I thought you did macrobenchmark with "perf stat -r", then it shows variance.

> > First number printing improvement patch was measuring ~30% speedups:
> > commit 4277eedd7908a0ca8b66fad46ee76b0ad96e6ef2
> > vsprintf.c: optimizing, part 2: base 10 conversion speedup, v2
> >
> > Now it is 1%.
> 
> That's comparing apples and oranges. The ~30% were obtained from a top
> which was modified to do nothing but read /proc/pid/stat, the 1% is out
> of all the cycles top actually spends.

> > I think any further improvements to number printing code should be rejected
> > on philosophical grounds:
> 
> Hm, "perfect is the enemy of good" and all that.
> 
> > Kernel should ship numbers to ps(1) and top(1) in BINARY,
> > so it would take exactly 1 MOV instruction which takes exactly 1 cycle
> > to execute.
> > Currently it is 1) kernel converts binary to text, 2) usespace
> > converts text to binary,
> > 3) userspace converts binary to text and shows the user. 4) people optimizing #1
> 
> I agree this is somewhat silly, but that's what we have, and it is
> unlikely to change anytime soon. Adding a parallel binary interface
> would be a maintenance nightmare.

Hm, such interface already exists, it's called CONFIG_TASKSTATS.
procps and top of course don't use it.

	Alexey

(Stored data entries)
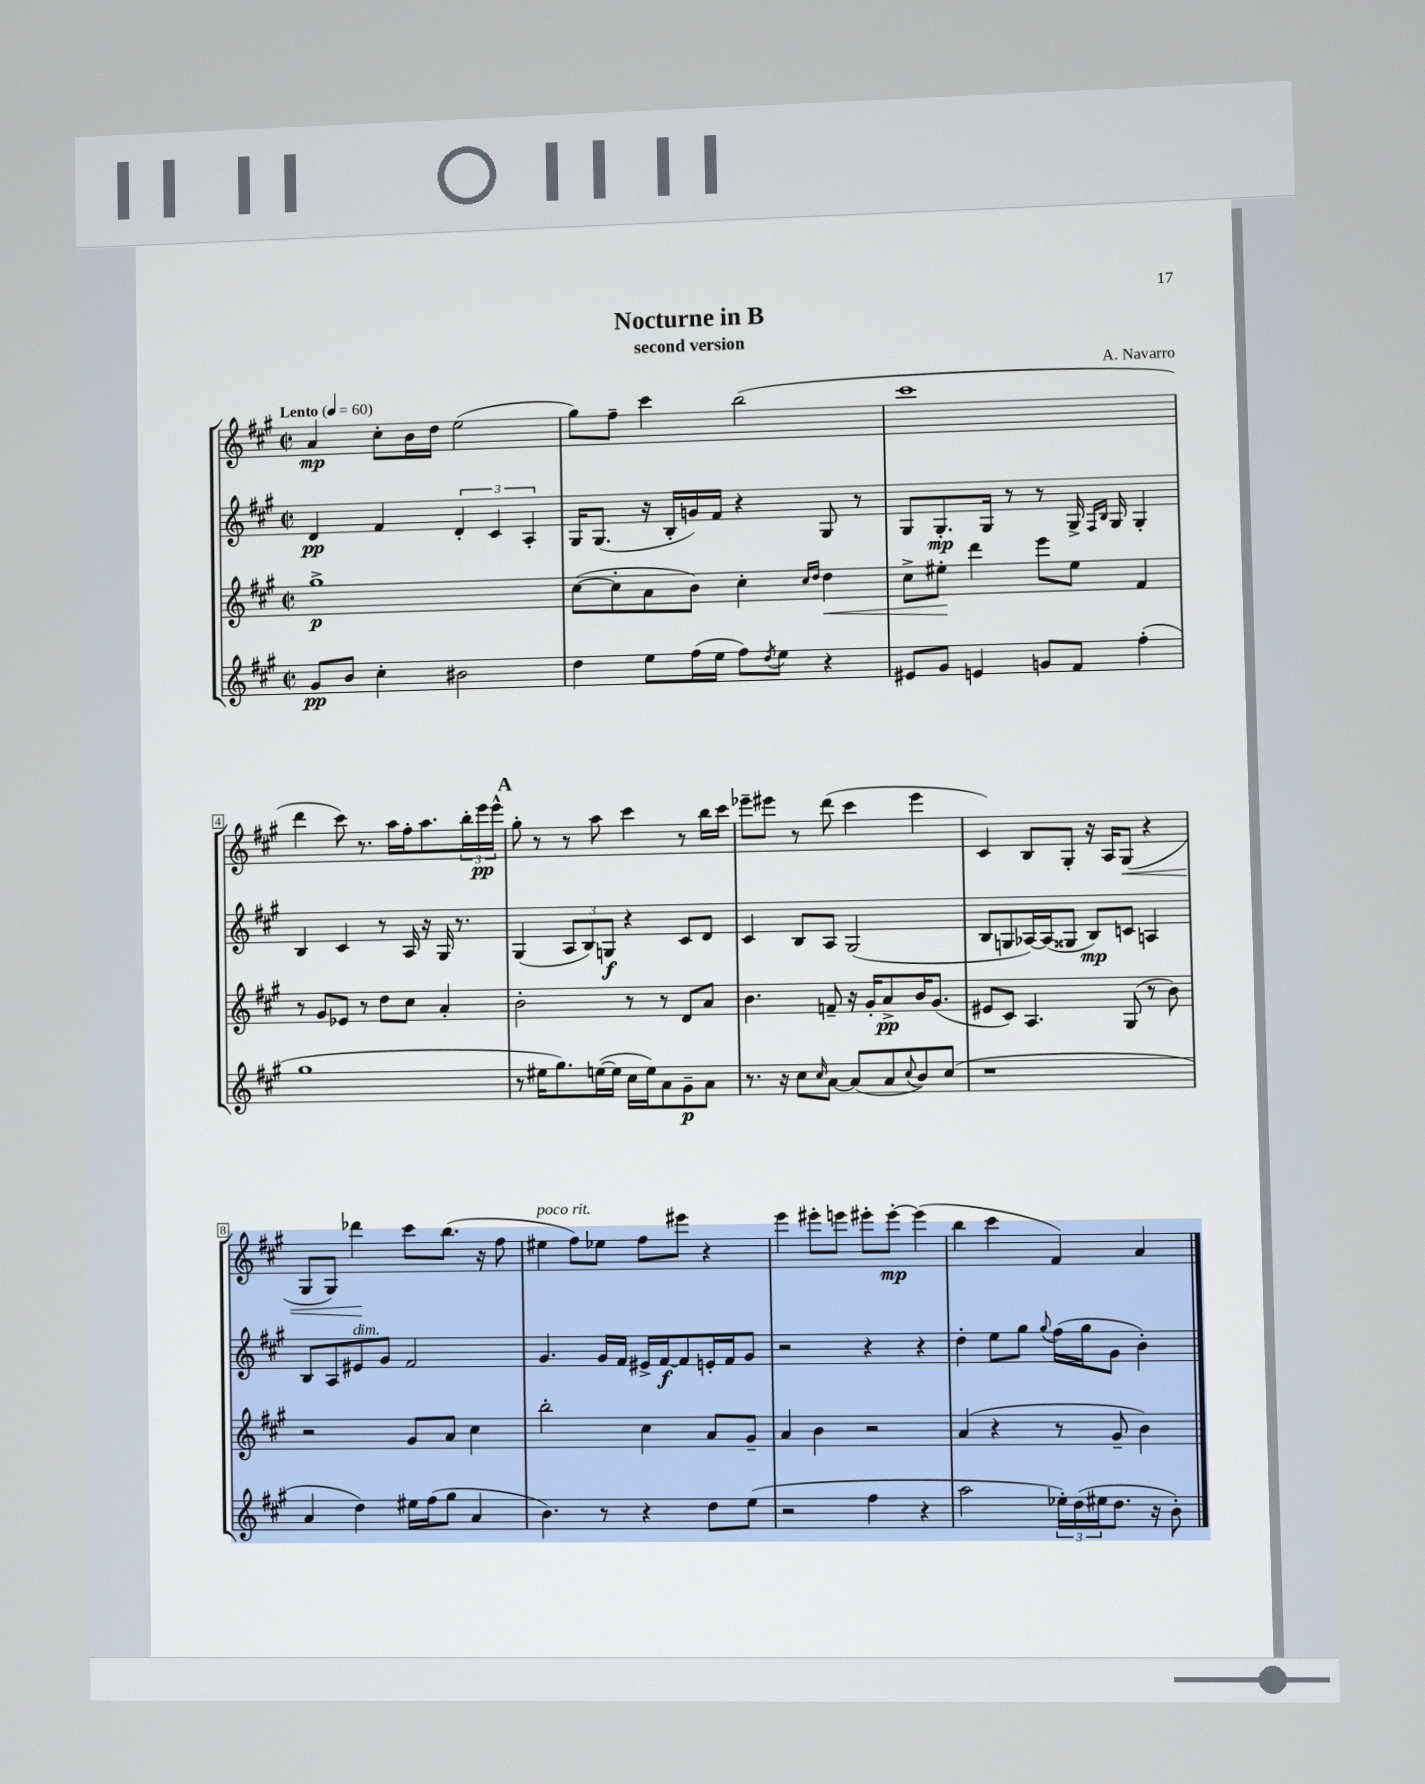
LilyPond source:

\header { title = "Nocturne in B" composer = "A. Navarro" subtitle = "second version" }
<<
\new StaffGroup <<
\new Staff = "s0" {
    \clef treble \key a \major \defaultTimeSignature \time 2/2 \tempo "Lento" 4 = 60
    a'4\mp cis''8-. b'16 d''16 e''2( |
    gis''8) fis''8-- cis'''4 b''2( |
    cis'''1 |
    d'''4 cis'''8) r8. a''16 fis''16-. a''8. \tuplet 3/2 { b''16-. e'''16\pp e'''16-^ } |
    \mark \markup { \bold "A" } gis''8-. r8 r8 a''8 cis'''4 r8 b''16 cis'''16 |
    ees'''8-- eis'''8 r8 d'''8( cis'''4 eis'''4 |
    cis'4) b8 gis8-. r16 a16 gis8\<( r4 |
    gis8 gis8) des'''4\! cis'''8 b''8.( r16 fis''8 |
    eis''4^\markup { \italic "poco rit." } fis''8) ees''8 fis''8 eis'''8 r4 |
    e'''4 eis'''8-. e'''8 eis'''8-. eis'''8~-.\mp eis'''4( |
    b''4 cis'''4 fis'4) a'4 \bar "|." |
}
\new Staff = "s1" {
    \clef treble \key a \major \defaultTimeSignature \time 2/2
    d'4\pp fis'4 \tuplet 3/2 { d'4-. cis'4 a4-. } |
    gis16 gis8.( r16 b16-. g'16) fis'16 r4 gis8 r8 |
    gis8 gis8.-.\mp gis16 r8 r8 gis16-> \grace { fis16 b16 } gis16 gis4-. |
    b4 cis'4 r8 a16 r16 gis16 r8. |
    \mark \markup { \bold "A" } gis4( \tuplet 3/2 { a8 b8) g8\f } r4 cis'8 d'8 |
    cis'4 b8 a8 gis2( |
    b8 g8 aes16~) aes16( gisis8 b8\mp) c'8 a4 |
    b8 a8 eis'8^\markup { \italic "dim." } gis'8 fis'2 |
    gis'4. gis'16 fis'16 eis'16-> fis'16~\f fis'8 e'16-. fis'16 gis'8 |
    r2 r4 r4 |
    d''4-. e''8 gis''8 \appoggiatura { gis''8 } fis''16( gis''16 gis'8 b'4-.) \bar "|." |
}
\new Staff = "s2" {
    \clef treble \key a \major \defaultTimeSignature \time 2/2
    gis''1->\p |
    cis''8~( cis''8-. a'8 b'8) cis''4-. \grace { cis''16 d''16 } d''4\< |
    cis''8-> eis''8-.\! d'''4 e'''8 eis''8 fis'4 |
    r8 gis'8 ees'8 r8 d''8 cis''8 a'4-. |
    \mark \markup { \bold "A" } b'2-. r8 r8 d'8 a'8 |
    b'4. f'8-- r16 gis'16-. a'8->\pp b'16 gis'8.( |
    eis'8 cis'8) a4. gis8( r8 b'8) |
    r2 gis'8 a'8 cis''4 |
    b''2-. cis''4 a'8 gis'8-- |
    a'4 b'4 r2 |
    a'4( r4 r8 gis'8-- b'4) \bar "|." |
}
\new Staff = "s3" {
    \clef treble \key a \major \defaultTimeSignature \time 2/2
    gis'8\pp b'8 cis''4-. bis'2 |
    d''4 e''8 fis''16( e''16 fis''8) \acciaccatura { d''8 } e''8 r4 |
    eis'8 gis'8 e'4 g'8 fis'8 fis''4-.( |
    gis''1 |
    \mark \markup { \bold "A" } r8 eis''16 gis''8.) e''16~( e''16 cis''16 e''16) a'8 gis'8--\p a'8 |
    r8. r16 cis''8 \grace { cis''16 } a'8~ a'8( a'8 \appoggiatura { cis''8 } b'8) cis''8( |
    r1 |
    a'4 d''4) eis''16 fis''16( gis''8 a'4 |
    b'4.) r8 r4 d''8 e''8( |
    r2 fis''4 r4 |
    a''2 \tuplet 3/2 { ees''16-.) d''16( eis''16 } d''8. r16 b'8-.) \bar "|." |
}
>>
>>
\layout { \context { \Score \override BarNumber.stencil = #(make-stencil-boxer 0.1 0.3 ly:text-interface::print) } }
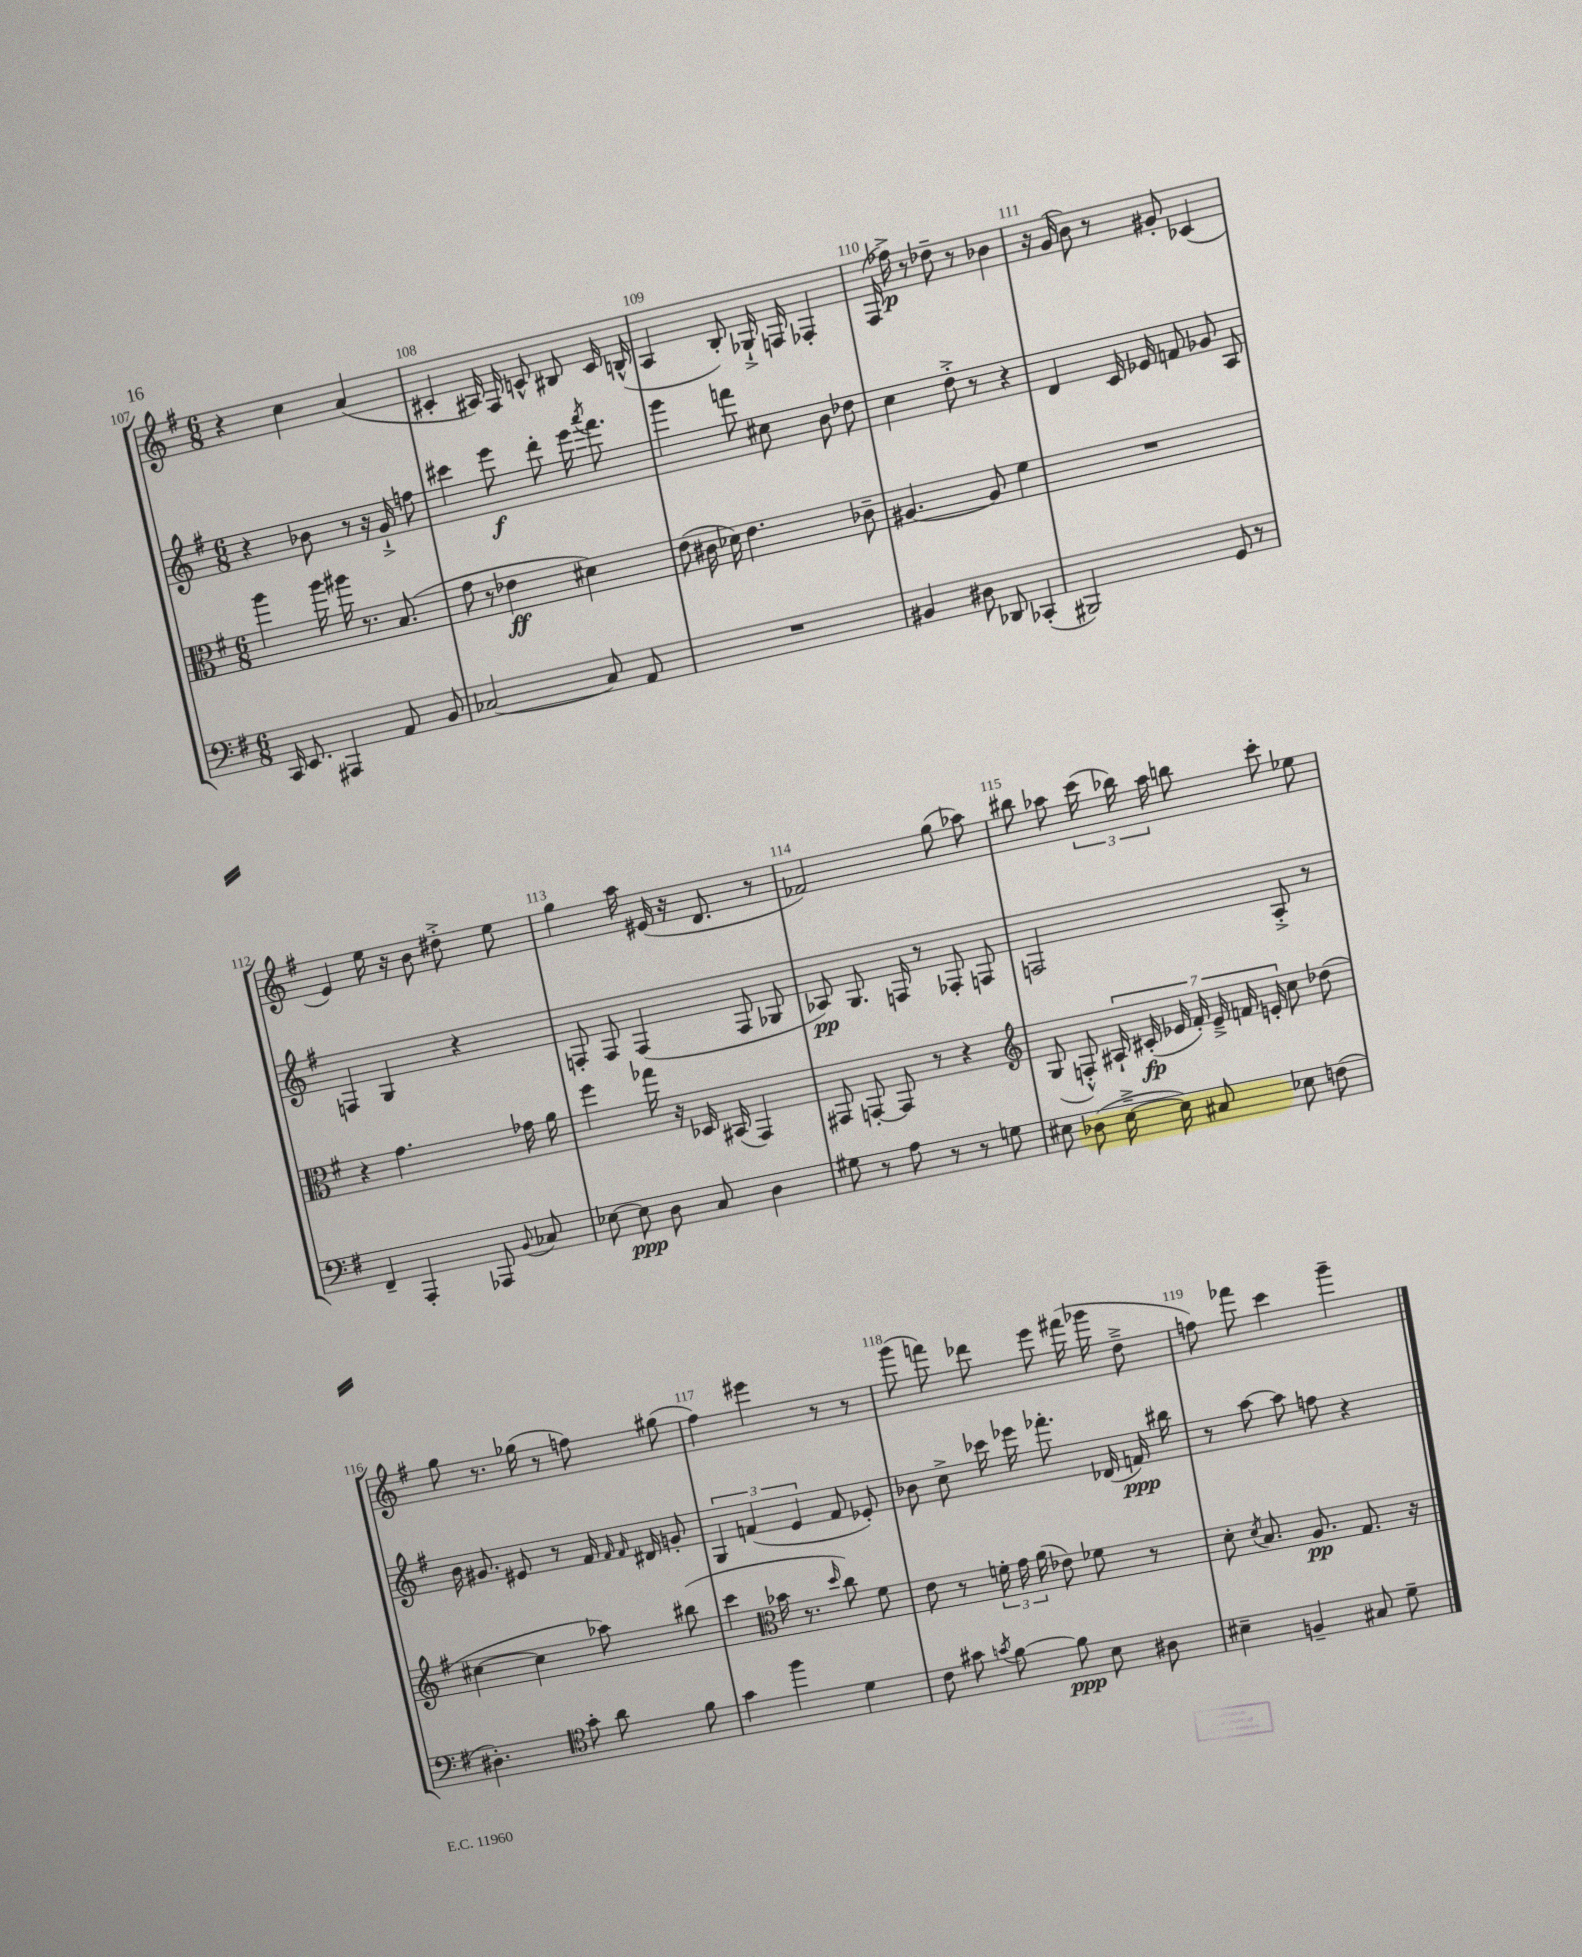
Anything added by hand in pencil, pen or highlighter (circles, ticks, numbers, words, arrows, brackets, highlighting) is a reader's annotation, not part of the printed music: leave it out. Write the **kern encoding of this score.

**kern	**kern	**kern	**kern
*staff4	*staff3	*staff2	*staff1
*clefF4	*clefC3	*clefG2	*clefG2
*k[f#]	*k[f#]	*k[f#]	*k[f#]
*M6/8	*M6/8	*M6/8	*M6/8
16CC/	4aa\	4r	4r
8.EE/	.	.	.
4AAA#/	16aa\	8b-\	4cc\
.	16aa#\	.	.
.	8.r	8r	.
8AA/	.	16r	(4a/
.	(8.B/	16g`^/	.
8BB/	.	8ff\	.
=	=	=	=
[2C-/	8g\	4ccc#\	4c#'/
.	8r	.	.
.	4e-\	8eee\	16A#/)
.	.	.	16F#/
.	.	8ddd'\	8c^^/
8C-/]	4d#\)	16eee\	8B#/
.	.	8qaaa/	.
.	.	8.fff#\	.
8AA/	.	.	16c/
.	.	.	(16B^^/
=	=	=	=
2.r	(8e\	4ggg\	4A/
.	16c#\	.	.
.	16d-\)	.	.
.	4.e\	8fff\	8B'/)
.	.	8cc#\	16G-`^/
.	.	.	16F/
.	.	8b\	4F-'/
.	8c-~\	8dd-\	.
=	=	=	=
4BB#/	[4.A#/	4cc\	(16F#/
.	.	.	16ff-^\)
.	.	.	8r
8D#\	.	8dd'^\	8dd-~\
8DD-/	8A#/]	8r	8r
(4CC-'/	4f#\	4r	4b-\
=	=	=	=
2BBB#/)	2.r	4d/	16r
.	.	.	(16g/
.	.	.	8b\)
.	.	16c/	8r
.	.	16e-/	.
.	.	8f/	8g#'/
8GG/	.	8g-/	(4c-/
8r	.	8A/	.
=	=	=	=
4FF#~/	4r	4F/	4e/)
4AAA'/	4.g\	4G/	16ee\
.	.	.	16r
.	.	.	8b\
8AAA-/	.	4r	8dd#'^\
8qqBB/	.	.	.
8C-/	16g-\	.	8ee\
.	16a\	.	.
=	=	=	=
[8E-\	4ff#\	8F'/	4gg\
8E-\]	.	8F/	.
8D\	16gg-\	(4F/	16aa\
.	16r	.	(16e#/
8C/	16D-/	.	16r
.	(16BB#/	.	8.d/
4D\	4GG/)	8F/	.
.	.	8G-/	8r
=	=	=	=
8G#\	8GG#/	8A-/)	2f-/)
8r	[8GG'/	8.G/	.
8A\	8GG/]	.	.
.	.	16F/	.
8r	8r	8r	.
8r	4r	8F-'/	(8gg\
8G\	.	8F/	8aa-\)
=	=	=	=
*	*clefG2	*	*
8E#\	(8G/	2F/	8bb#\
(8D-\	8F'^^/)	.	8aa-\
[16E#~^\	28A#`/	.	(24ccc\
.	(28c#'/	.	.
.	.	.	24bb-\)
16E#\])	.	.	.
.	28e-/	.	.
.	.	.	24aa-\
.	28f#'/)	.	.
8C#/	.	.	8bb\
.	28e-~^/	.	.
.	28f/	.	.
.	28e'/	.	.
8E-\	8cc\	8A'^/	8ccc'\
(8F\	(8dd-\	8r	8ee-\
=	=	=	=
4.D#'\)	[4cc#\	16b\	8gg\
.	.	8.g#/	.
.	.	.	8.r
.	4cc#\]	8e#/	.
.	.	.	(16gg-\
*clefC4	*	*	*
8g'\	.	8r	8r
8a\	8aa-\)	16f#/	8ff\)
.	.	16qqf#/	.
.	.	16qqf#/	.
.	.	16d#/	.
8f#\	(8bb#\	8g'/	(8gg#\
=	=	=	=
4g\	4ccc\	6G/	4ff#\)
.	.	(6f/	.
*	*clefC3	*	*
4ff#\	16b-\	.	4eee#\
.	8.r	.	.
.	.	6e/	.
.	16qqdd/	.	.
4d\	8cc\)	8f/	8r
.	8f#\	8e-'/)	8r
=	=	=	=
8c\	8e\	8b-\	(8ggg\
8g#\	8r	8cc^\	8fff\)
8qg/	.	.	.
[8f#\	24f'\	16ccc-\	8ddd-\
.	24g\	.	.
.	.	16eee-\	.
.	(24a\	.	.
8f#\]	8e-\)	8.fff-'\	8eee\
8B\	8f-\	.	(16fff#\
.	.	(16d-/	16ggg-\
8A#\	8r	16f/)	8dd~^\
.	.	16bb#\	.
=	=	=	=
4B#~\	8d'\	8r	8ff\)
.	8qd/	.	.
.	8.B/	[8aa\	8fff-\
4F~/	.	8aa\]	4ccc\
.	8.A/	.	.
.	.	8ff\	.
8G#/	8.G/	4r	4ggg~\
8d~\	.	.	.
.	16r	.	.
==	==	==	==
*-	*-	*-	*-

Problem statement:
Rewrite the thread excerpt on number printing from "I thought you" up to and including "Now it is 1%.", switching "patch" to "change".

Output for this task:
I thought you did macrobenchmark with "perf stat -r", then it shows variance.

> > First number printing improvement change was measuring ~30% speedups:
> > commit 4277eedd7908a0ca8b66fad46ee76b0ad96e6ef2
> > vsprintf.c: optimizing, part 2: base 10 conversion speedup, v2
> >
> > Now it is 1%.